SX sells - championing social experience over social media
A view from Matt Holt

SX sells - championing social experience over social media

When it comes to social the real focus should be on the experience, writes Matt Holt, associate director, digital strategy at OgilvyOne UK

Twitter, Instagram, Pinterest, YouTube, MySpace, Vine, Facebook, Path, LinkedIn, Foursquare, Tumblr, Flickr, Pinstagram, Instabook, Facespace... aargh, it’s death by social media.

As marketers well know, it’s all too easy to get overwhelmed by social media. The funky language, the millions of people using it, the whizzy functionality - oh the shininess! And there’s the rub. The need to "do something shiny" can all too easily trump the admittedly duller but grossly more important need to "create something valuable for my audience that in turn creates value for my business".

So how do marketers guard against getting lost in the media? Well, the answer is to focus on social experience and not social media - I have in the past actually gone so far as to ban my teams from describing themselves as "social media experts". That might sound perverse given the experience will play out within social media but it’s absolutely vital if you’re going to create valuable customer experiences that create business value.

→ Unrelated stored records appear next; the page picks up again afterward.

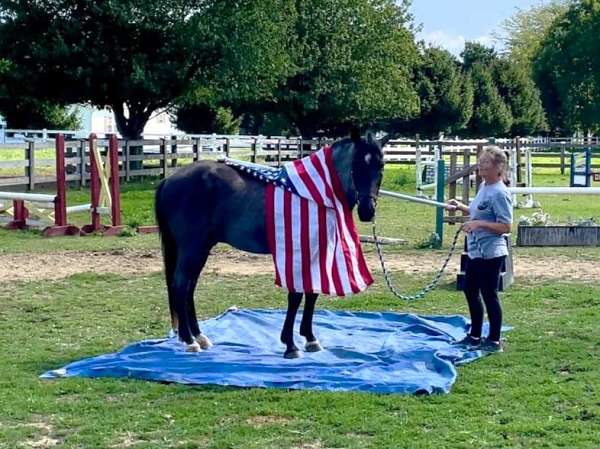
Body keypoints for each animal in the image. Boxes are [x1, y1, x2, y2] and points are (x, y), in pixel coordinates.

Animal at [155, 129, 386, 356]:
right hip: (192, 248)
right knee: (180, 285)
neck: (316, 194)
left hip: (201, 248)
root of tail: (169, 180)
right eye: (357, 166)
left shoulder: (317, 251)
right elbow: (296, 296)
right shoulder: (298, 252)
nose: (367, 211)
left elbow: (311, 293)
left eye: (381, 166)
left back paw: (199, 337)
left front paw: (310, 339)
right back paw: (189, 341)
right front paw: (290, 345)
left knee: (189, 287)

It’s all about starting points. If you start by asking the question "how do we create an experience on Facebook?" you’re obviously limiting the experience to Facebook and those users. If you start by asking the question "how do we create a valuable social experience?" then the sky’s the limit, Red Bull’s Stratos being an awesome example.

In other words, create the ideal customer experience and the media picks itself.

Social Experience versus Social Interface

To push this further, we can steal Ed Lea’s awesome User Experience (UX) versus User Interface (UI) cereal analogy. Fed up of people confusing UX and UI, Ed created the neat analogy of eating cereal; the act of eating cereal is the User Experience, the spoon is the User Interface.

The way to get the most out of social is to think in the same way.

The social equivalent of User Experience (UX), ie, the eating of the cereal, is Social Experience - SX.

The social equivalent of User Interface (UI), ie, the spoon, is Social Media – or rather Social Interface - SI.

If we think of social in this way and create the distinction between SX and SI then I firmly believe that it’s much easier for marketers to create awesome social experiences that create customer value.

Think real world – the best experiences touch people in the real world and move them to spread the word using digital and social media.

Here are my SX (Social Experience) principles:

1. Think real world – the best experiences touch people in the real world and move them to spread the word using digital and social media.
2. Think pre, during and post – every experience, small or large, can be exploited fully by looking at it through the lens of before, during and after. This is what creates ongoing conversation.
3. Ignore the social media – don’t go near it at this stage; create the desired social experience and the social media picks itself.

And here are my SI (Social Interface) principles:

1. Know your social interface – know the ins and outs of how people use it, why they use it, what role could the interface play in your brand’s social experience.
2. Know where your target audience is – know which interfaces your audience is using and where your brand could create value.
3. Know it will change and be prepared to react – social changes quickly and constantly so put the systems in place to listen and respond accordingly.

So next time you’re thinking about how best to use social media, don’t think of social media… think SX and SI.

Creating valuable experiences for people and providing the means for them to share those experiences is what creates customer value and preference... SX sells.